Arina and Dina AverinaGlobal Look Press
“What do you do in quarantine? Do jigsaw puzzles, make collages, draw colorful pictures until the markers run out <...> oh yes, and we're growing a tree,” 22-year-old gymnasts Dina and Arina Averina describe what they do when not doing gymnastics.
Gymnasts Dina and Arina Averina perform in the VII New Year's Show of Olympic Champions "Ice and Flame" in MoscowAlexander Wilf/Sputnik
That said, despite the lockdown in spring the girls had very few days off — they trained almost daily according to a strict routine.
“You get up, wash your face, undergo a medical check, and go to the sports hall — choreography and training day in, day out. In other words, we didn't change our schedule one bit,” says Dina in a documentary by Match TV.
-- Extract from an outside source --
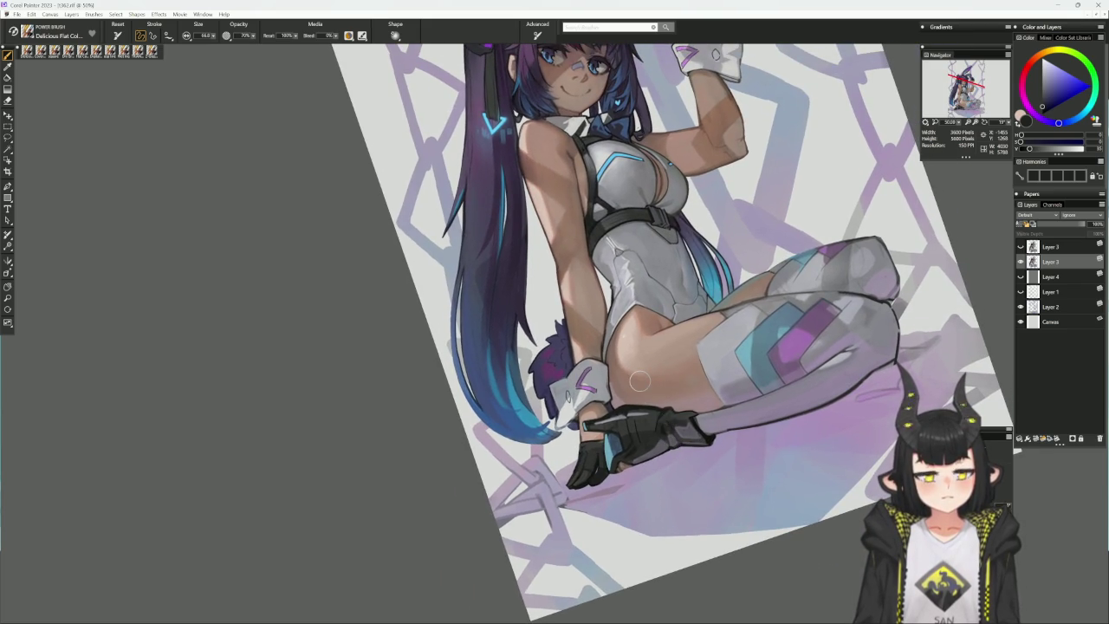
pyautogui.press('n')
The girls are no strangers to grueling workouts, otherwise they’d hardly have won so many golds at the Rhythmic Gymnastics World Championships (Dina 13, Arina 4).
Born in Zavolzhye, a small town in the Nizhny Novgorod Region (369 km from Moscow), they began practicing gymnastics at an early age before entering school.
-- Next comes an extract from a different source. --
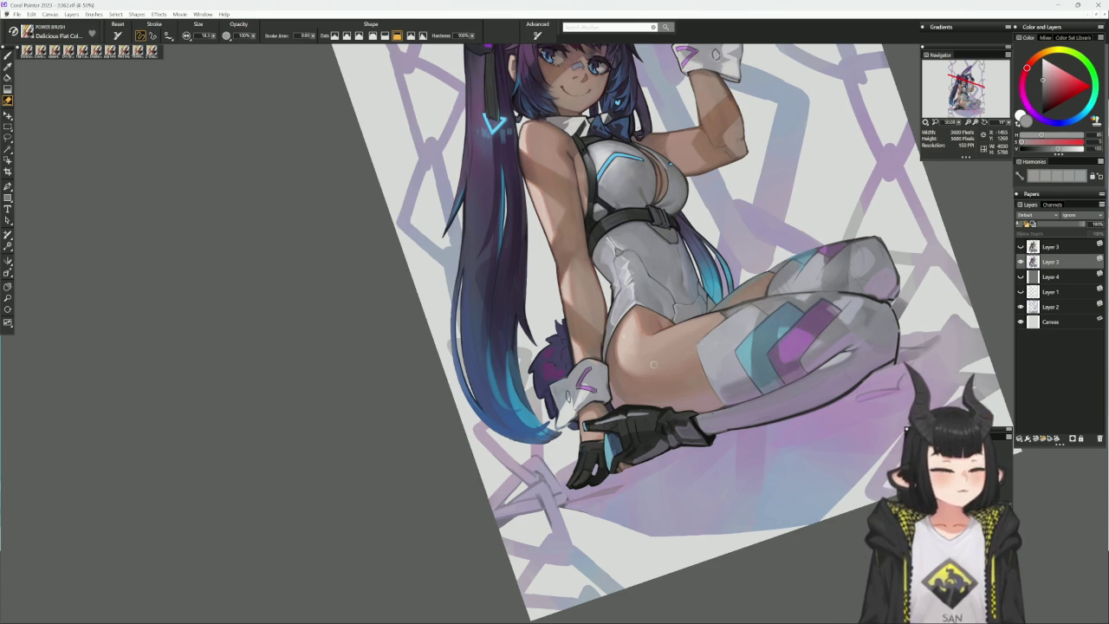
pyautogui.press('b')
pyautogui.press('bracketleft')
pyautogui.press('bracketleft')
pyautogui.press('bracketleft')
At first, the future champions combined school and sport, but upon turning 14, they moved to Moscow to train under Olympic coach Vera Shatalina, who also worked with Alina Kabaeva.
Russia's Arina Averina during the FIG Rhythmic Gymnastics World Cup Pesaro 2019 Groups All-Around Clubs at Adriatic Arena in Pesaro, ItalyEnrico Calderoni/Global Look Press
“For the first training camp we went straight to Croatia, where we trained with gymnastic stars <....> We were in a daze, because for us this was a one-in-a-million opportunity,” Arina shares her memories of the first training sessions.
A few years later, they picked up their first titles — first Dina won the Moscow Championships in 2014, then, that same year, the sisters went to the Holon Grand Prix, where it was Arina who won gold. In 2017, both sisters took gold at the World Championships in different disciplines.
In their own words, the girls tried hard to best each other in the early days.
“It was tough for Dina when I came first and she finished second; she got very upset and even cried,” Arina admits.
But as they grew up the sisters ended their rivalry, and today they show nothing but concern and support for each other at every competition.
Each is successful in their own discipline: Dina performs better with the hoop and club, Arina with the ball and ribbon, they explained on the talk show, Evening Urgant, which airs on Russia’s Channel One. They also differ in terms of personality, but that in no way prevents them from being friends and spending all their free time together.
Dina AverinaUlrik Pedersen/Global Look Press
“I have a strong and serious character, Arisha [Arina] is kinder, softer. <...> But we share the same tastes and interests, so we always agree. We’re never bored and are always together, we can chat forever and tell each other all our secrets and problems, and no one will know about them,” says Dina.
In February 2020, Dina injured her back, yet still competed at the Russian Championships.
“The pain was ferocious. It can’t be compared with anything, like nothing I’d experienced before,” Dina describes the injury. A few months later, sufficiently recovered, she took part in another international competition, which was held online due to the coronavirus outbreak.
Russia's Dina Averina during the FIG Rhythmic Gymnastics World Cup Pesaro 2019 Groups All-Around Ribbon at Adriatic Arena in Pesaro, ItalyEnrico Calderoni/Global Look Press
“At first I was scared. I thought, what's going on? My state of mind wasn't helped by the fact that my injury had happened in that same hall. <...> I was shaking a little. But when I came out, I saw the mat and the judges, and calmed down,” Dina says.
At the same time, the sisters were about to book their place at the 2020 Olympic Games in Tokyo, before the event was put back to 2021 due to the coronavirus.
“We were in training when we learned that the Olympics had been canceled. We exchanged glances and sat down. Why bother training now? <...> But it’s actually become easier. Now I’m training not for the Olympics, but simply for pleasure,” explains Dina.
Nevertheless, the sisters still hope to get to the rescheduled Olympic Games in 2021.
“It remains to be seen who’ll get selected for Team Russia, because we have a deep talent pool and everyone deserves a shot at the Olympics,” insists Arina.
“You can’t relax, you can’t lose your place, you have to come every day and give it your all,” Dina is sure of this.